They had lived together for ten months, with the first month being pure bliss and the following nine consisting of discussions evolving into disagreements, which acquired the dimensions of arguments, one after the other. They had both brought quite a bit of baggage with them into their relationship and it was showing up all the time.
“You think it’s easy being me?” With a furious face, Lorraine pulled a suitcase from under the bed. “Do you? Well, listen to this!”
Lorraine popped open the suitcase laying on the floor, the lid flew open, and her mother rose straight up out of it, finger already waggling.
“You’re a bad girl. Your math scores are low, you hang around with the wrong crowd, and when was the last time you helped in the kitchen? You are never going to amount to anything. Never ever.”
Lorraine pointed to her mother and yelled at her boyfriend Arthur. “See!”
Arthur shook his head in a combination of pity and superiority. “Oh…you think you’ve had it so bad? Take a look at what I had when I was eight.”
Arthur pulled a bag of his own down from the top shelf of the closet and opened it. A cute little doggie jumped out of it and ran around on the floor barking playfully. Suddenly a train came barreling through the bathroom door and ran over the dog, cutting it in half, then thirds, then mincemeat, and then shot out the window just a suddenly.
“See!” Arthur pointed at the bits of his scattered, dead childhood pet. “How am I just supposed to get over that?”
Lorraine stared open-mouthed at her boyfriend’s puppy’s body parts…but she had what she thought was even worse.
She walked over to her dressing table and yanked open her usually locked top drawer. Out of this arose a life-size pelt of of her skin when she was five. It was covered in welts. “This is what my father did to me when I was five. At five years old! One doesn’t easily forget such things.”
“Exactly!” Arthur shouted as he jumped toward his gym bag, ripped open the main zipper of the bag so his father’s head like a bowling ball could emerge to sneer at his son, “You think you’re a man? You’re lousy at sports, you always hide in your room with your games and books, say boo and you pee in your pants. Be a man. Come on, throw a punch? Think you’re tougher than your old man? Huh? Do you? I said, Do You?”
Lorraine opened her rather overlarge handbag and out came three giggling teenage friends who just pointed at her shoes and laughed and laughed.
Arthur popped open his mobile phone and out came thirty of his so-called university friends , each staring at their own mobile phones, Arthur’s number glowing on it, and not dialing.

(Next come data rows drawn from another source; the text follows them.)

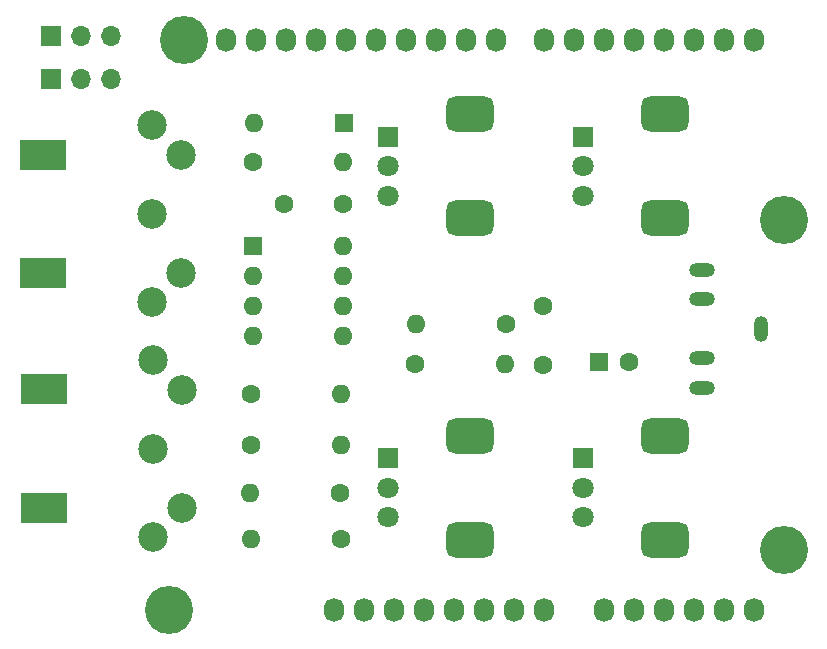
<source format=gbr>
%TF.GenerationSoftware,KiCad,Pcbnew,(6.0.5)*%
%TF.CreationDate,2022-11-11T15:24:04+00:00*%
%TF.ProjectId,ArduinoMozziExperimentShield,41726475-696e-46f4-9d6f-7a7a69457870,rev?*%
%TF.SameCoordinates,Original*%
%TF.FileFunction,Soldermask,Top*%
%TF.FilePolarity,Negative*%
%FSLAX46Y46*%
G04 Gerber Fmt 4.6, Leading zero omitted, Abs format (unit mm)*
G04 Created by KiCad (PCBNEW (6.0.5)) date 2022-11-11 15:24:04*
%MOMM*%
%LPD*%
G01*
G04 APERTURE LIST*
G04 Aperture macros list*
%AMRoundRect*
0 Rectangle with rounded corners*
0 $1 Rounding radius*
0 $2 $3 $4 $5 $6 $7 $8 $9 X,Y pos of 4 corners*
0 Add a 4 corners polygon primitive as box body*
4,1,4,$2,$3,$4,$5,$6,$7,$8,$9,$2,$3,0*
0 Add four circle primitives for the rounded corners*
1,1,$1+$1,$2,$3*
1,1,$1+$1,$4,$5*
1,1,$1+$1,$6,$7*
1,1,$1+$1,$8,$9*
0 Add four rect primitives between the rounded corners*
20,1,$1+$1,$2,$3,$4,$5,0*
20,1,$1+$1,$4,$5,$6,$7,0*
20,1,$1+$1,$6,$7,$8,$9,0*
20,1,$1+$1,$8,$9,$2,$3,0*%
G04 Aperture macros list end*
%ADD10O,1.727200X2.032000*%
%ADD11C,4.064000*%
%ADD12R,1.600000X1.600000*%
%ADD13C,1.600000*%
%ADD14O,1.600000X1.600000*%
%ADD15R,4.000000X2.500000*%
%ADD16C,2.499360*%
%ADD17R,1.800000X1.800000*%
%ADD18C,1.800000*%
%ADD19RoundRect,0.750000X-1.250000X-0.750000X1.250000X-0.750000X1.250000X0.750000X-1.250000X0.750000X0*%
%ADD20R,1.700000X1.700000*%
%ADD21O,1.700000X1.700000*%
%ADD22O,2.200000X1.200000*%
%ADD23O,1.200000X2.200000*%
G04 APERTURE END LIST*
D10*
%TO.C,P1*%
X138938000Y-123825000D03*
X141478000Y-123825000D03*
X144018000Y-123825000D03*
X146558000Y-123825000D03*
X149098000Y-123825000D03*
X151638000Y-123825000D03*
X154178000Y-123825000D03*
X156718000Y-123825000D03*
%TD*%
%TO.C,P2*%
X161798000Y-123825000D03*
X164338000Y-123825000D03*
X166878000Y-123825000D03*
X169418000Y-123825000D03*
X171958000Y-123825000D03*
X174498000Y-123825000D03*
%TD*%
%TO.C,P3*%
X129794000Y-75565000D03*
X132334000Y-75565000D03*
X134874000Y-75565000D03*
X137414000Y-75565000D03*
X139954000Y-75565000D03*
X142494000Y-75565000D03*
X145034000Y-75565000D03*
X147574000Y-75565000D03*
X150114000Y-75565000D03*
X152654000Y-75565000D03*
%TD*%
%TO.C,P4*%
X156718000Y-75565000D03*
X159258000Y-75565000D03*
X161798000Y-75565000D03*
X164338000Y-75565000D03*
X166878000Y-75565000D03*
X169418000Y-75565000D03*
X171958000Y-75565000D03*
X174498000Y-75565000D03*
%TD*%
D11*
%TO.C,P5*%
X124968000Y-123825000D03*
%TD*%
%TO.C,P6*%
X177038000Y-118745000D03*
%TD*%
%TO.C,P7*%
X126238000Y-75565000D03*
%TD*%
%TO.C,P8*%
X177038000Y-90805000D03*
%TD*%
D12*
%TO.C,C3*%
X161410375Y-102825000D03*
D13*
X163910375Y-102825000D03*
%TD*%
D12*
%TO.C,U1*%
X132108000Y-93075000D03*
D14*
X132108000Y-95615000D03*
X132108000Y-98155000D03*
X132108000Y-100695000D03*
X139728000Y-100695000D03*
X139728000Y-98155000D03*
X139728000Y-95615000D03*
X139728000Y-93075000D03*
%TD*%
D15*
%TO.C,IN1*%
X114340300Y-95316260D03*
X114340300Y-85313740D03*
D16*
X123535200Y-97813080D03*
X123537740Y-90315000D03*
X123535200Y-82816920D03*
X126037100Y-95311180D03*
X126037100Y-85318820D03*
%TD*%
D13*
%TO.C,R5*%
X131958000Y-105615000D03*
D14*
X139578000Y-105615000D03*
%TD*%
D17*
%TO.C,RV3*%
X143500000Y-111000000D03*
D18*
X143500000Y-113500000D03*
X143500000Y-116000000D03*
D19*
X150500000Y-117900000D03*
X150500000Y-109100000D03*
%TD*%
D13*
%TO.C,R4*%
X131898000Y-109885000D03*
D14*
X139518000Y-109885000D03*
%TD*%
D20*
%TO.C,J2*%
X115013000Y-78905000D03*
D21*
X117553000Y-78905000D03*
X120093000Y-78905000D03*
%TD*%
D20*
%TO.C,J1*%
X115013000Y-75275000D03*
D21*
X117553000Y-75275000D03*
X120093000Y-75275000D03*
%TD*%
D13*
%TO.C,R7*%
X145828000Y-103065000D03*
D14*
X153448000Y-103065000D03*
%TD*%
D15*
%TO.C,OUT1*%
X114390300Y-105193740D03*
X114390300Y-115196260D03*
D16*
X123585200Y-117693080D03*
X123587740Y-110195000D03*
X123585200Y-102696920D03*
X126087100Y-115191180D03*
X126087100Y-105198820D03*
%TD*%
D13*
%TO.C,R3*%
X132118000Y-85915000D03*
D14*
X139738000Y-85915000D03*
%TD*%
D17*
%TO.C,RV2*%
X160000000Y-83800000D03*
D18*
X160000000Y-86300000D03*
X160000000Y-88800000D03*
D19*
X167000000Y-81900000D03*
X167000000Y-90700000D03*
%TD*%
D12*
%TO.C,D1*%
X139778000Y-82605000D03*
D14*
X132158000Y-82605000D03*
%TD*%
D13*
%TO.C,R2*%
X139498000Y-113945000D03*
D14*
X131878000Y-113945000D03*
%TD*%
D17*
%TO.C,RV4*%
X160000000Y-111000000D03*
D18*
X160000000Y-113500000D03*
X160000000Y-116000000D03*
D19*
X167000000Y-109100000D03*
X167000000Y-117900000D03*
%TD*%
D13*
%TO.C,C1*%
X139708000Y-89495000D03*
X134708000Y-89495000D03*
%TD*%
%TO.C,R1*%
X139518000Y-117875000D03*
D14*
X131898000Y-117875000D03*
%TD*%
D13*
%TO.C,R6*%
X153500000Y-99625000D03*
D14*
X145880000Y-99625000D03*
%TD*%
D17*
%TO.C,RV1*%
X143500000Y-83800000D03*
D18*
X143500000Y-86300000D03*
X143500000Y-88800000D03*
D19*
X150500000Y-90700000D03*
X150500000Y-81900000D03*
%TD*%
D13*
%TO.C,C2*%
X156668000Y-103105000D03*
X156668000Y-98105000D03*
%TD*%
D22*
%TO.C,J3*%
X170098000Y-105065000D03*
X170098000Y-102565000D03*
D23*
X175098000Y-100065000D03*
D22*
X170098000Y-95065000D03*
X170098000Y-97565000D03*
%TD*%
M02*

</source>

Lorraine and Arthur pulled out of their separate overnight bags twenty-seven pairs of lips, which flapped crazily around the room like manic butterflies, each mouthing off different parts of their past conversations, endlessly analyzing their relationship from different possible angles, over and over and over. The combined emotional noise was frantic and piercing.

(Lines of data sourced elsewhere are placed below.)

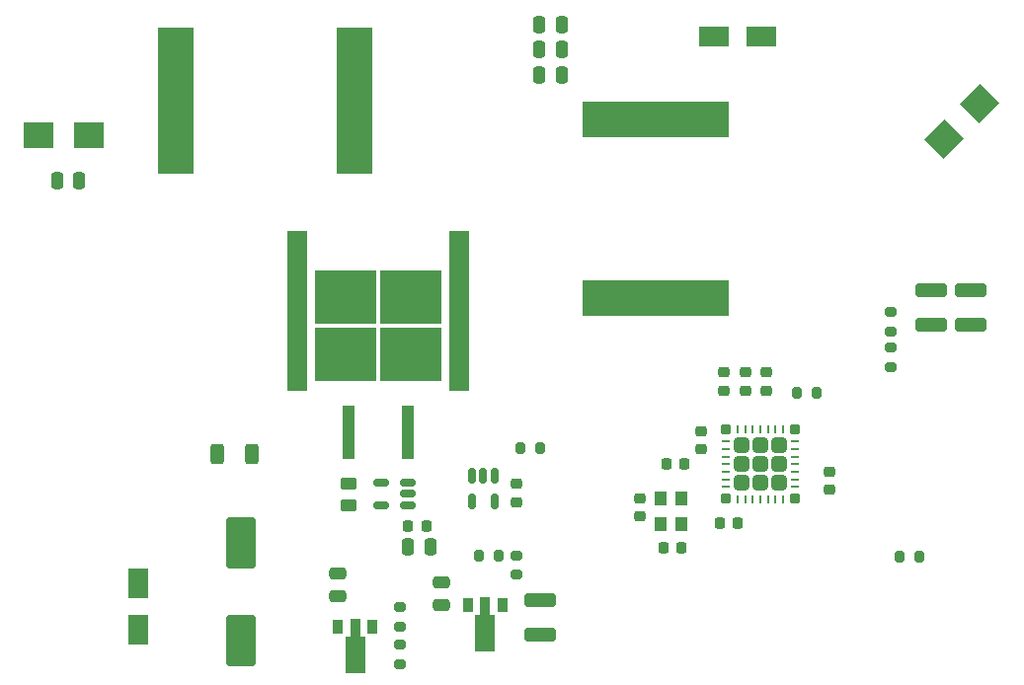
<source format=gtp>
%TF.GenerationSoftware,KiCad,Pcbnew,6.0.8-f2edbf62ab~116~ubuntu20.04.1*%
%TF.CreationDate,2022-10-11T00:42:45-04:00*%
%TF.ProjectId,Linear_PSU_APFC_Pre_Reg,4c696e65-6172-45f5-9053-555f41504643,rev?*%
%TF.SameCoordinates,Original*%
%TF.FileFunction,Paste,Top*%
%TF.FilePolarity,Positive*%
%FSLAX46Y46*%
G04 Gerber Fmt 4.6, Leading zero omitted, Abs format (unit mm)*
G04 Created by KiCad (PCBNEW 6.0.8-f2edbf62ab~116~ubuntu20.04.1) date 2022-10-11 00:42:45*
%MOMM*%
%LPD*%
G01*
G04 APERTURE LIST*
G04 Aperture macros list*
%AMRoundRect*
0 Rectangle with rounded corners*
0 $1 Rounding radius*
0 $2 $3 $4 $5 $6 $7 $8 $9 X,Y pos of 4 corners*
0 Add a 4 corners polygon primitive as box body*
4,1,4,$2,$3,$4,$5,$6,$7,$8,$9,$2,$3,0*
0 Add four circle primitives for the rounded corners*
1,1,$1+$1,$2,$3*
1,1,$1+$1,$4,$5*
1,1,$1+$1,$6,$7*
1,1,$1+$1,$8,$9*
0 Add four rect primitives between the rounded corners*
20,1,$1+$1,$2,$3,$4,$5,0*
20,1,$1+$1,$4,$5,$6,$7,0*
20,1,$1+$1,$6,$7,$8,$9,0*
20,1,$1+$1,$8,$9,$2,$3,0*%
%AMRotRect*
0 Rectangle, with rotation*
0 The origin of the aperture is its center*
0 $1 length*
0 $2 width*
0 $3 Rotation angle, in degrees counterclockwise*
0 Add horizontal line*
21,1,$1,$2,0,0,$3*%
%AMFreePoly0*
4,1,9,3.862500,-0.866500,0.737500,-0.866500,0.737500,-0.450000,-0.737500,-0.450000,-0.737500,0.450000,0.737500,0.450000,0.737500,0.866500,3.862500,0.866500,3.862500,-0.866500,3.862500,-0.866500,$1*%
G04 Aperture macros list end*
%ADD10RotRect,2.500000X2.300000X45.000000*%
%ADD11R,2.500000X2.300000*%
%ADD12RoundRect,0.250000X-0.312500X-0.625000X0.312500X-0.625000X0.312500X0.625000X-0.312500X0.625000X0*%
%ADD13R,3.150000X12.500000*%
%ADD14R,12.500000X3.150000*%
%ADD15RoundRect,0.225000X-0.225000X-0.250000X0.225000X-0.250000X0.225000X0.250000X-0.225000X0.250000X0*%
%ADD16RoundRect,0.225000X-0.250000X0.225000X-0.250000X-0.225000X0.250000X-0.225000X0.250000X0.225000X0*%
%ADD17RoundRect,0.250000X0.250000X0.475000X-0.250000X0.475000X-0.250000X-0.475000X0.250000X-0.475000X0*%
%ADD18RoundRect,0.200000X-0.275000X0.200000X-0.275000X-0.200000X0.275000X-0.200000X0.275000X0.200000X0*%
%ADD19RoundRect,0.200000X0.275000X-0.200000X0.275000X0.200000X-0.275000X0.200000X-0.275000X-0.200000X0*%
%ADD20RoundRect,0.250000X-0.450000X0.262500X-0.450000X-0.262500X0.450000X-0.262500X0.450000X0.262500X0*%
%ADD21R,0.900000X1.300000*%
%ADD22FreePoly0,270.000000*%
%ADD23RoundRect,0.250000X-0.475000X0.250000X-0.475000X-0.250000X0.475000X-0.250000X0.475000X0.250000X0*%
%ADD24R,1.000000X1.300000*%
%ADD25RoundRect,0.250000X1.100000X-0.325000X1.100000X0.325000X-1.100000X0.325000X-1.100000X-0.325000X0*%
%ADD26RoundRect,0.150000X0.512500X0.150000X-0.512500X0.150000X-0.512500X-0.150000X0.512500X-0.150000X0*%
%ADD27RoundRect,0.250000X-1.100000X0.325000X-1.100000X-0.325000X1.100000X-0.325000X1.100000X0.325000X0*%
%ADD28RoundRect,0.200000X-0.200000X-0.275000X0.200000X-0.275000X0.200000X0.275000X-0.200000X0.275000X0*%
%ADD29R,1.700000X13.700000*%
%ADD30R,5.250000X4.550000*%
%ADD31R,1.100000X4.600000*%
%ADD32RoundRect,0.225000X0.225000X0.250000X-0.225000X0.250000X-0.225000X-0.250000X0.225000X-0.250000X0*%
%ADD33RoundRect,0.225000X0.250000X-0.225000X0.250000X0.225000X-0.250000X0.225000X-0.250000X-0.225000X0*%
%ADD34RoundRect,0.250000X1.000000X-1.950000X1.000000X1.950000X-1.000000X1.950000X-1.000000X-1.950000X0*%
%ADD35R,2.500000X1.800000*%
%ADD36RoundRect,0.249999X-0.395001X0.395001X-0.395001X-0.395001X0.395001X-0.395001X0.395001X0.395001X0*%
%ADD37RoundRect,0.000000X-0.350000X0.350000X-0.350000X-0.350000X0.350000X-0.350000X0.350000X0.350000X0*%
%ADD38RoundRect,0.025000X-0.075000X0.312500X-0.075000X-0.312500X0.075000X-0.312500X0.075000X0.312500X0*%
%ADD39RoundRect,0.025000X-0.312500X0.075000X-0.312500X-0.075000X0.312500X-0.075000X0.312500X0.075000X0*%
%ADD40R,1.800000X2.500000*%
%ADD41RoundRect,0.200000X0.200000X0.275000X-0.200000X0.275000X-0.200000X-0.275000X0.200000X-0.275000X0*%
%ADD42RoundRect,0.250000X-0.250000X-0.475000X0.250000X-0.475000X0.250000X0.475000X-0.250000X0.475000X0*%
%ADD43RoundRect,0.150000X-0.150000X0.512500X-0.150000X-0.512500X0.150000X-0.512500X0.150000X0.512500X0*%
G04 APERTURE END LIST*
D10*
%TO.C,D5*%
X142729720Y-56020280D03*
X145770280Y-52979720D03*
%TD*%
D11*
%TO.C,D4*%
X69400000Y-55700000D03*
X65100000Y-55700000D03*
%TD*%
D12*
%TO.C,R1*%
X80387500Y-83050000D03*
X83312500Y-83050000D03*
%TD*%
D13*
%TO.C,L1*%
X76825000Y-52750000D03*
X92175000Y-52750000D03*
%TD*%
D14*
%TO.C,L2*%
X118000000Y-54325000D03*
X118000000Y-69675000D03*
%TD*%
D15*
%TO.C,C8*%
X118900000Y-83900000D03*
X120450000Y-83900000D03*
%TD*%
D16*
%TO.C,C1*%
X116600000Y-86862500D03*
X116600000Y-88412500D03*
%TD*%
D17*
%TO.C,C18*%
X109900000Y-50500000D03*
X108000000Y-50500000D03*
%TD*%
D18*
%TO.C,R11*%
X138150000Y-73900000D03*
X138150000Y-75550000D03*
%TD*%
D19*
%TO.C,R8*%
X96050000Y-97850000D03*
X96050000Y-96200000D03*
%TD*%
D20*
%TO.C,R6*%
X91650000Y-85600000D03*
X91650000Y-87425000D03*
%TD*%
D17*
%TO.C,C17*%
X109900000Y-48350000D03*
X108000000Y-48350000D03*
%TD*%
D16*
%TO.C,C5*%
X125650000Y-76050000D03*
X125650000Y-77600000D03*
%TD*%
D19*
%TO.C,R7*%
X96050000Y-101050000D03*
X96050000Y-99400000D03*
%TD*%
D16*
%TO.C,C23*%
X127450000Y-76050000D03*
X127450000Y-77600000D03*
%TD*%
D21*
%TO.C,U5*%
X93700000Y-97850000D03*
D22*
X92200000Y-97937500D03*
D21*
X90700000Y-97850000D03*
%TD*%
D17*
%TO.C,C16*%
X109900000Y-46200000D03*
X108000000Y-46200000D03*
%TD*%
D23*
%TO.C,C15*%
X90700000Y-93300000D03*
X90700000Y-95200000D03*
%TD*%
D15*
%TO.C,C6*%
X123450000Y-89000000D03*
X125000000Y-89000000D03*
%TD*%
%TO.C,C13*%
X96750000Y-89200000D03*
X98300000Y-89200000D03*
%TD*%
D24*
%TO.C,Y1*%
X118400000Y-86862500D03*
X118400000Y-89062500D03*
X120200000Y-89062500D03*
X120200000Y-86862500D03*
%TD*%
D25*
%TO.C,C11*%
X108100000Y-98500000D03*
X108100000Y-95550000D03*
%TD*%
D26*
%TO.C,U4*%
X96737500Y-87412500D03*
X96737500Y-86462500D03*
X96737500Y-85512500D03*
X94462500Y-85512500D03*
X94462500Y-87412500D03*
%TD*%
D16*
%TO.C,C4*%
X121900000Y-81050000D03*
X121900000Y-82600000D03*
%TD*%
D27*
%TO.C,C24*%
X141600000Y-69000000D03*
X141600000Y-71950000D03*
%TD*%
D23*
%TO.C,C9*%
X99600000Y-94050000D03*
X99600000Y-95950000D03*
%TD*%
D28*
%TO.C,R2*%
X102850000Y-91750000D03*
X104500000Y-91750000D03*
%TD*%
D18*
%TO.C,R3*%
X106050000Y-91750000D03*
X106050000Y-93400000D03*
%TD*%
D28*
%TO.C,R5*%
X130100000Y-77762500D03*
X131750000Y-77762500D03*
%TD*%
D18*
%TO.C,R10*%
X138150000Y-70850000D03*
X138150000Y-72500000D03*
%TD*%
D29*
%TO.C,HS1*%
X87250000Y-70750000D03*
X101090000Y-70750000D03*
%TD*%
D30*
%TO.C,Q1*%
X91425000Y-74450000D03*
X96975000Y-69600000D03*
X91425000Y-69600000D03*
X96975000Y-74450000D03*
D31*
X91660000Y-81175000D03*
X96740000Y-81175000D03*
%TD*%
D32*
%TO.C,C2*%
X120200000Y-91112500D03*
X118650000Y-91112500D03*
%TD*%
D33*
%TO.C,C10*%
X132850000Y-86112500D03*
X132850000Y-84562500D03*
%TD*%
D34*
%TO.C,C7*%
X82400000Y-99050000D03*
X82400000Y-90650000D03*
%TD*%
D35*
%TO.C,D3*%
X127000000Y-47250000D03*
X123000000Y-47250000D03*
%TD*%
D16*
%TO.C,C19*%
X123850000Y-76050000D03*
X123850000Y-77600000D03*
%TD*%
D36*
%TO.C,U2*%
X126950000Y-83900000D03*
X125350000Y-83900000D03*
X128550000Y-83900000D03*
X125350000Y-85500000D03*
X126950000Y-82300000D03*
X128550000Y-82300000D03*
X126950000Y-85500000D03*
X128550000Y-85500000D03*
X125350000Y-82300000D03*
D37*
X129900000Y-86850000D03*
X124000000Y-86850000D03*
X129900000Y-80950000D03*
X124000000Y-80950000D03*
D38*
X128900000Y-80900000D03*
X128250000Y-80900000D03*
X127600000Y-80900000D03*
X126950000Y-80900000D03*
X126300000Y-80900000D03*
X125650000Y-80900000D03*
X125000000Y-80900000D03*
D39*
X123950000Y-81950000D03*
X123950000Y-82600000D03*
X123950000Y-83250000D03*
X123950000Y-83900000D03*
X123950000Y-84550000D03*
X123950000Y-85200000D03*
X123950000Y-85850000D03*
D38*
X125000000Y-86900000D03*
X125650000Y-86900000D03*
X126300000Y-86900000D03*
X126950000Y-86900000D03*
X127600000Y-86900000D03*
X128250000Y-86900000D03*
X128900000Y-86900000D03*
D39*
X129950000Y-85850000D03*
X129950000Y-85200000D03*
X129950000Y-84550000D03*
X129950000Y-83900000D03*
X129950000Y-83250000D03*
X129950000Y-82600000D03*
X129950000Y-81950000D03*
%TD*%
D33*
%TO.C,C3*%
X106000000Y-87150000D03*
X106000000Y-85600000D03*
%TD*%
D40*
%TO.C,D2*%
X73600000Y-98100000D03*
X73600000Y-94100000D03*
%TD*%
D41*
%TO.C,R9*%
X140550000Y-91850000D03*
X138900000Y-91850000D03*
%TD*%
D42*
%TO.C,C12*%
X96750000Y-91000000D03*
X98650000Y-91000000D03*
%TD*%
D21*
%TO.C,U3*%
X104850000Y-95950000D03*
D22*
X103350000Y-96037500D03*
D21*
X101850000Y-95950000D03*
%TD*%
D43*
%TO.C,U1*%
X104150000Y-84862500D03*
X103200000Y-84862500D03*
X102250000Y-84862500D03*
X102250000Y-87137500D03*
X104150000Y-87137500D03*
%TD*%
D27*
%TO.C,C25*%
X145000000Y-69000000D03*
X145000000Y-71950000D03*
%TD*%
D42*
%TO.C,C14*%
X66650000Y-59600000D03*
X68550000Y-59600000D03*
%TD*%
D41*
%TO.C,R4*%
X108050000Y-82500000D03*
X106400000Y-82500000D03*
%TD*%
M02*

</source>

Lorraine whipped out from a hidden compartment in her baggage her seven month old self, wailing in fear and tears. Arthur did the same from his own hidden compartment, yanking out his nine month old self, wailing, teary, waving his helpless arms about feverishly. Lorraine pulled out her thirty month old self, followed by herself at eight, eighteen and twenty-one, always crying and wounded, internally more than externally. Arthur matched her with his own self at fifteen months, eight, seventeen, and twenty-eight years of age, weeping and afraid and alone. There were different scenes being yanked out of different baggage of being fired from jobs for no good reasons or refusals of employment, again for no good reason, other partners turning away from them, siblings or cruel cousins teasing them mercilessly, their parents continually appearing in different guises from different times with fuller, fresher curses to hurl at them. The couple showed off the times when they scrapped their knees at five or were slapped at seventeen.
Meanwhile, the train kept charging out of the bathroom and running over the newly revived happy pet dog over and over again, while the mother berated the daughter and the father taunted the son and many teenage friends and recent business colleagues endlessly betrayed and tormented them. And their lips talked and talked and complained and wished the other would change, change, change for the better.
Then both suddenly stared at the various traumas that pulsed and moaned all around their apartment, and they ran into each other’s arms, wanting to shout, Save me! and Love me! and Help me! and I didn’t know! and Oh my God! And in the end they always said, each time, I love you.
And the baggage zipped back up and went quiet, for a while.